Только вышел на дорогу, ведущую к деревне, как в кармане раздалось пиликанье. От страха прошиб пот. «Окуневский» телефон вновь ожил. Некто или нечто снова пыталось что-то сказать ему. Гарик поднес аппарат к уху. Голос захрипел сквозь помехи: «Не делай этого! Не ходи к Потаенному озеру! Нет его, все врут, нет его! Сгинешь в болоте, и все. На Шайтан ведет твоя дорога». Гарик нажал отбой. Хотел выбросить жуткую штуковину в кусты, но почему-то не смог. Спрятал в карман.
Калитка оказалась не заперта. Открытой оставили, чтоб не стучал. Вошел во двор, потянул ручку двери, ведущей в дом. Открылась. Сделал пару шагов по темному коридору и остановился. Из дальней комнаты слышались голоса Артамира и старушки. Понял, что о нем говорят. Интересно стало.
– Бес в нем сидит, точно бес! – произнес старушечий голос, следом раздался ее тягостный вздох. И вновь она заговорила: – Я с порога увидала, что бес в нем. Не пустит он его в место светлое, запутает, сгубит. Обожди, пока нога окрепнет, да сам иди с дитем. Негоже их двоих на погибель отпускать.
– Ничего, баба Лида. Ничего. – Голос Артамира звучал твердо и в то же время ласково. – Великий Род у него за спиной. Любовь отцовская на многое способна – не то что с бесом совладать, даже землю перевернуть может. Пусть идет. Сама говоришь, плоха малышка, долго не проживет. Умрет вдруг, я как отцу ее в глаза посмотрю? Нет, пусть идет. Бог его выведет.
Под ногами Гарика скрипнули половицы. Таиться в коридоре дальше было неприлично: вдруг услышали? Вошел в комнату.
– А, вернулся! – Артамир встретил его улыбкой. – По лицу твоему вижу: успокоился. А то был совсем перекошенный, кривой.
Старушка поднялась со стула и пошла к выходу, приговаривая:
– Идем в кухню, я тебе ужин сготовила.
– Нет, спасибо, не голоден я, – отказался Гарик.
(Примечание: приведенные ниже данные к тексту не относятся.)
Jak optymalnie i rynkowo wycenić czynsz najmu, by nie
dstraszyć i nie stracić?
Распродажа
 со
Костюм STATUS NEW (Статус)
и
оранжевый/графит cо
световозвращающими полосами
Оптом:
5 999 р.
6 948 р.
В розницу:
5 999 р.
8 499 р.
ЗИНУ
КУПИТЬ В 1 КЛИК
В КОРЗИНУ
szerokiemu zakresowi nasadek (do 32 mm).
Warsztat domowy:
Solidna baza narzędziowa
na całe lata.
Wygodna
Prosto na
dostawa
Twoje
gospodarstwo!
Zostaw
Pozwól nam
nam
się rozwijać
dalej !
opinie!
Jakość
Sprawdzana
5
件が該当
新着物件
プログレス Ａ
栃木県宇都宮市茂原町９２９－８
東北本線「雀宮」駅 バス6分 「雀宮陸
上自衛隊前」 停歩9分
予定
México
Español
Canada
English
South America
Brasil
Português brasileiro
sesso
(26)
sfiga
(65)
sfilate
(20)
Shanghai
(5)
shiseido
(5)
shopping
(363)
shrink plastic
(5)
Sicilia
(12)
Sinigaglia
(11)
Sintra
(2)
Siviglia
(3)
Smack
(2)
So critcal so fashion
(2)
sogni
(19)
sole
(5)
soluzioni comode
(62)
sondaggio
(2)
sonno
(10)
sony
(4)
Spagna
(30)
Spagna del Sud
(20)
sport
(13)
– Иди, – скомандовал Артамир.
Гарик пожал плечом и последовал за хозяйкой. В тускло освещенной кухне на столе стояла миска с дымящейся гречневой кашей, а на тарелке рядом лежало две свежие очищенные морковки. Не чувствуя вкуса, он проглотил все, думая лишь о Зое, но спрашивать боялся. И пойти посмотреть на нее боялся. Если бы случилось плохое, бабка Артамира уже сообщила бы. Значит, еще жива его малышка.
Ночью Гарику снова снился столб. На этот раз целый хор голосов выл и визжал невыносимое «Мам-м– мон-н!», будто в дупле спряталось несметное количество разных животных и птиц, которых кто-то научил этим звукам. В жуткой какофонии слышалось и сорочье стрекотанье, и кошачье мяуканье, и волчье рычание, и даже жалобный детский плач. Потом вдруг все голоса стихли, остался лишь плач, и когда Гарик понял, что уже не спит, плач не исчез. Узнал голос Зои, вскочил, помчался сломя голову, не разбирая дороги. Спросонья забыл, где находится, чуть весь дом не разнес, не вписавшись в узкий низкий дверной проем. Врезался в него с размаху – так, что вся изба задрожала.
Баба Лида сидела у кровати Зои, держа в руках миску с чем-то белым. Зоя плакала тихим слабым голосом и звала маму.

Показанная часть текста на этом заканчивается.